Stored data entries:
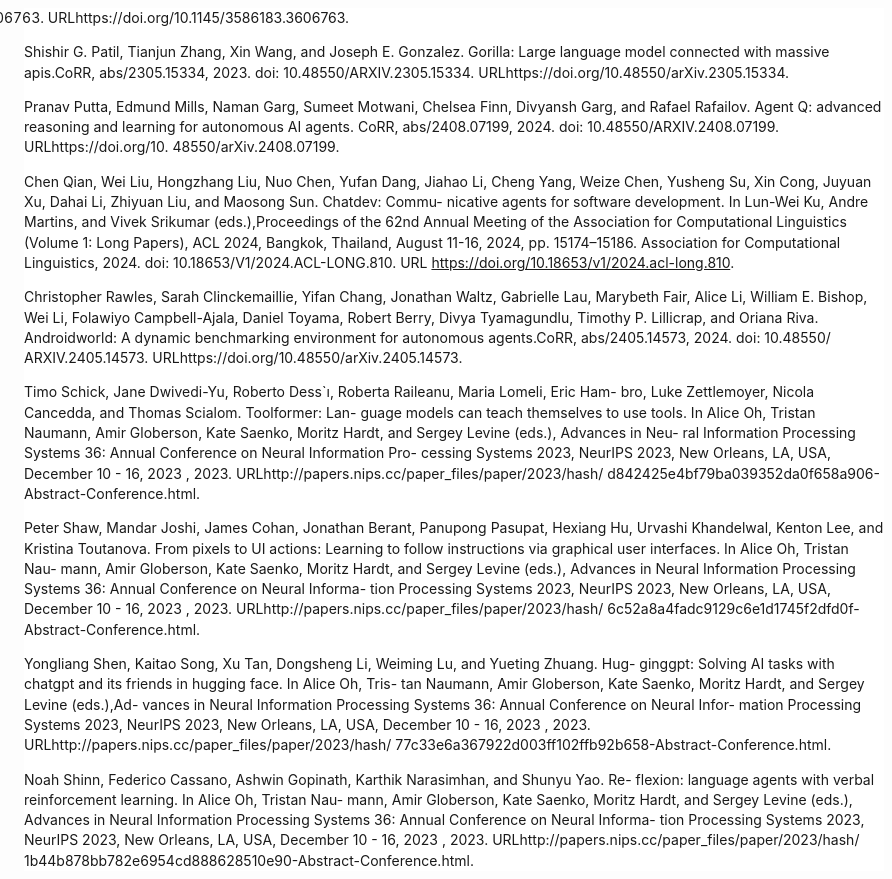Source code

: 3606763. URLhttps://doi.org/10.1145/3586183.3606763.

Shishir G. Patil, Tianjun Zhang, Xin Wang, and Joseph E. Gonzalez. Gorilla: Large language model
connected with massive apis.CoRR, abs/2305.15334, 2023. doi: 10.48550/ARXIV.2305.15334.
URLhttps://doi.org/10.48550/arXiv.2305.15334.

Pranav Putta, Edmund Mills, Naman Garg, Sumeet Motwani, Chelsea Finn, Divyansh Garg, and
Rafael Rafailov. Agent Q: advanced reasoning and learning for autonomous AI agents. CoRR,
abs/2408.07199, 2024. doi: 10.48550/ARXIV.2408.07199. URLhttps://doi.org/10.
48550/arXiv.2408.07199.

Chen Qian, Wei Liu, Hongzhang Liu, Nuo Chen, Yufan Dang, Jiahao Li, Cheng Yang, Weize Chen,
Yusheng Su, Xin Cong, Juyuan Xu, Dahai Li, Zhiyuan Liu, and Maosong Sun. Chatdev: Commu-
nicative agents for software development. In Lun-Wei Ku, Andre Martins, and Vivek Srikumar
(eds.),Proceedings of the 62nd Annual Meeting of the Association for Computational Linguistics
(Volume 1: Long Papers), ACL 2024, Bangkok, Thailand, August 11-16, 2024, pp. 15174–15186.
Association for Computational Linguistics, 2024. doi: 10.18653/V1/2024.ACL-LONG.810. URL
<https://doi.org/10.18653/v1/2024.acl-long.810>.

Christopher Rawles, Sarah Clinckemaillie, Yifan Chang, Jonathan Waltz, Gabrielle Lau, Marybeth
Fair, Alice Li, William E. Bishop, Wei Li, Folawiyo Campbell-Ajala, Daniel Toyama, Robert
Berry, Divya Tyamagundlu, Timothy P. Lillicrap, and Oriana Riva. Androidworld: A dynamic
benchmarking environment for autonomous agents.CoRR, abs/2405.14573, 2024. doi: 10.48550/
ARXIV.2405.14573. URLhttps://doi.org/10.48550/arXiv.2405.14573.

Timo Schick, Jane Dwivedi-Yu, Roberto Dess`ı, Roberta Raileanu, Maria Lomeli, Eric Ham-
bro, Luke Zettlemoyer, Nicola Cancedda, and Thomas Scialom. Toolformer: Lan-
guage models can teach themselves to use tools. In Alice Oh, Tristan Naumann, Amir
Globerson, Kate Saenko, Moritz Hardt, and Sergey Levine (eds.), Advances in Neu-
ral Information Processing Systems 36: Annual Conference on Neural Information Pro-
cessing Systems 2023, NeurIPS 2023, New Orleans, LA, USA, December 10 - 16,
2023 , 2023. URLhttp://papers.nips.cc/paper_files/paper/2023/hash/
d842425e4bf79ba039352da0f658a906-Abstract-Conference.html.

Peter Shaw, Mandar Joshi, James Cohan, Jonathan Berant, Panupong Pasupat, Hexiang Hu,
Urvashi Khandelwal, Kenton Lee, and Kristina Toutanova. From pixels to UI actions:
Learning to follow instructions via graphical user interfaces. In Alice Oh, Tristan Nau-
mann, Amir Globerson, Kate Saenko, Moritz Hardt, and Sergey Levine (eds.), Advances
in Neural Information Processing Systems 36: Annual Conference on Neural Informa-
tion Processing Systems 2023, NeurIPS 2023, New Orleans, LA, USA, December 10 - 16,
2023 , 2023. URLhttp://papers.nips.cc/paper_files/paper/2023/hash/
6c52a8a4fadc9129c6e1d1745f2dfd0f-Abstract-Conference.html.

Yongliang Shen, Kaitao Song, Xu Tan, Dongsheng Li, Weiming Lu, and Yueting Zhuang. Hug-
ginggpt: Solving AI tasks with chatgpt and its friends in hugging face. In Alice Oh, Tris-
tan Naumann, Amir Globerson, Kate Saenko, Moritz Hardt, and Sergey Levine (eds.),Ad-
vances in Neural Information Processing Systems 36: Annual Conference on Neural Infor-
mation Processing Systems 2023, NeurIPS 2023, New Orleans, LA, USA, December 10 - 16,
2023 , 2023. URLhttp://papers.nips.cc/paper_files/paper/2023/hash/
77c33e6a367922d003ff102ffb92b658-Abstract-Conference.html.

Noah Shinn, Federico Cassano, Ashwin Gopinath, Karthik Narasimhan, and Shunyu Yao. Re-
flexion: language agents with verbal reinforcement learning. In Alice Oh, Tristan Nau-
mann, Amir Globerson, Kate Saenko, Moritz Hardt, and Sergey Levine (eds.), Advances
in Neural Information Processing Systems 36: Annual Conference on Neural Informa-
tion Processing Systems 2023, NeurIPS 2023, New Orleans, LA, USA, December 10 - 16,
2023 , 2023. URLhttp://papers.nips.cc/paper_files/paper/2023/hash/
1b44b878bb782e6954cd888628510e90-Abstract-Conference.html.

==

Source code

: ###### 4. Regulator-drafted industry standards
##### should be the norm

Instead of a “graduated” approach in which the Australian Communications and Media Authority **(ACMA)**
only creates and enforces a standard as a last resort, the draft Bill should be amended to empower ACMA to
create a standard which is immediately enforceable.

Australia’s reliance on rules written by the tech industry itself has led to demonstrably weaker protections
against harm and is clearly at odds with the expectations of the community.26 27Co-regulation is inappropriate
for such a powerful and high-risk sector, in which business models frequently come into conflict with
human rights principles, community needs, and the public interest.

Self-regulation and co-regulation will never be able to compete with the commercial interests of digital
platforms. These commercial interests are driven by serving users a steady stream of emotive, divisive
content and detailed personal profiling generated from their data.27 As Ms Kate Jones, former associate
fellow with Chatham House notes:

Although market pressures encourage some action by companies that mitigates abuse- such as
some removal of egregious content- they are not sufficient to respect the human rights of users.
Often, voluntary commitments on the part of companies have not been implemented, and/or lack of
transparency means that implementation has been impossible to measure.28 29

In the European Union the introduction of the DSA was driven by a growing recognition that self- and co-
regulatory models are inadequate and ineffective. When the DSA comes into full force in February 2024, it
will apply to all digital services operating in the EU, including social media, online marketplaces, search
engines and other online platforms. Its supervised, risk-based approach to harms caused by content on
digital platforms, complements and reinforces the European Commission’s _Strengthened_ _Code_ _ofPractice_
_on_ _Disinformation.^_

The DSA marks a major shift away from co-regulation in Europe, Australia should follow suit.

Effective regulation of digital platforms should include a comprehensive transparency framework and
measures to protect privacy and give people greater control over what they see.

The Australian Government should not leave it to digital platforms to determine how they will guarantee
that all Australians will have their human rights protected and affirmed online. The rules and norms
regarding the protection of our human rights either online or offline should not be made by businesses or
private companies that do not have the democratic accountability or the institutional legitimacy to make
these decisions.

(Problem description): In the data above, find the line with "d842425e4bf79ba039352da0f658a906-Abstract-Conference.html." and the line with "vances in Neural". Retype both, plus every line between them, exactly.

(Response below):
d842425e4bf79ba039352da0f658a906-Abstract-Conference.html.

Peter Shaw, Mandar Joshi, James Cohan, Jonathan Berant, Panupong Pasupat, Hexiang Hu,
Urvashi Khandelwal, Kenton Lee, and Kristina Toutanova. From pixels to UI actions:
Learning to follow instructions via graphical user interfaces. In Alice Oh, Tristan Nau-
mann, Amir Globerson, Kate Saenko, Moritz Hardt, and Sergey Levine (eds.), Advances
in Neural Information Processing Systems 36: Annual Conference on Neural Informa-
tion Processing Systems 2023, NeurIPS 2023, New Orleans, LA, USA, December 10 - 16,
2023 , 2023. URLhttp://papers.nips.cc/paper_files/paper/2023/hash/
6c52a8a4fadc9129c6e1d1745f2dfd0f-Abstract-Conference.html.

Yongliang Shen, Kaitao Song, Xu Tan, Dongsheng Li, Weiming Lu, and Yueting Zhuang. Hug-
ginggpt: Solving AI tasks with chatgpt and its friends in hugging face. In Alice Oh, Tris-
tan Naumann, Amir Globerson, Kate Saenko, Moritz Hardt, and Sergey Levine (eds.),Ad-
vances in Neural Information Processing Systems 36: Annual Conference on Neural Infor-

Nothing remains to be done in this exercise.